Collected data entries:
>>>>

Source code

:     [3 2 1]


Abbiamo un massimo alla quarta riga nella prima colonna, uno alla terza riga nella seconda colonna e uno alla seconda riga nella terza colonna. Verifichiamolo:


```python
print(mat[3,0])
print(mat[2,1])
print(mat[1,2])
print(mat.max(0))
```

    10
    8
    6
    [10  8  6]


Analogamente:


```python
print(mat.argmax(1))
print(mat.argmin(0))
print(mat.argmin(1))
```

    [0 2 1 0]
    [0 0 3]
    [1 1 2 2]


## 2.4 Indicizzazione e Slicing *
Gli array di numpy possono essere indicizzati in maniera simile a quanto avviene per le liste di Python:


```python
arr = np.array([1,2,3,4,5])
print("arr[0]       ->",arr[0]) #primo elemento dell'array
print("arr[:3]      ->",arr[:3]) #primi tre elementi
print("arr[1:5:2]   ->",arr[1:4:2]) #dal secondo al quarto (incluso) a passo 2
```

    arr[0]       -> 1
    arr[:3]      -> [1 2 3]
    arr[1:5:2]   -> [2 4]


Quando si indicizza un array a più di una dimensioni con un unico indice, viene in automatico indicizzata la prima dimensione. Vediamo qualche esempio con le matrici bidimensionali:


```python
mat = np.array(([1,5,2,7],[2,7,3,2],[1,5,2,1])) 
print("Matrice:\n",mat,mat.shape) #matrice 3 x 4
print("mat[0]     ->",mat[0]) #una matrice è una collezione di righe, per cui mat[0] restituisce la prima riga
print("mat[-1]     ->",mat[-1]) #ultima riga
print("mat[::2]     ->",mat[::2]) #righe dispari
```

<<<<
>>>>

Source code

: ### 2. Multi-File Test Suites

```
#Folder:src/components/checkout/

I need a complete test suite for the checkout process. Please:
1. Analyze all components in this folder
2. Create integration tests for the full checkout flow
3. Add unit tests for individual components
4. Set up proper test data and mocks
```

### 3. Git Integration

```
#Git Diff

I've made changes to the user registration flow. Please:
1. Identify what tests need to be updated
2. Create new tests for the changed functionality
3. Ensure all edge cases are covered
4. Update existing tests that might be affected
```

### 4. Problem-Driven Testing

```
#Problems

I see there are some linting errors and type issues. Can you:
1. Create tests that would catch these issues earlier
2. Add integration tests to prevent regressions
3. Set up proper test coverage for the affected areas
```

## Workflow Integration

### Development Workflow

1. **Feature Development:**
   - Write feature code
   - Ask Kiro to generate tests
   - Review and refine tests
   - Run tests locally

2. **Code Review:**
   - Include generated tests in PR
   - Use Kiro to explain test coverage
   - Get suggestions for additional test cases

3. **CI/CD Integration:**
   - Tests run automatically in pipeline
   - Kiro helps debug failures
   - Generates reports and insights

<<<<

EXERCISE GOAL: The word to find is "Development". Copy every line of the records that holds it.

YOUR RESPONSE:
### Development Workflow
1. **Feature Development:**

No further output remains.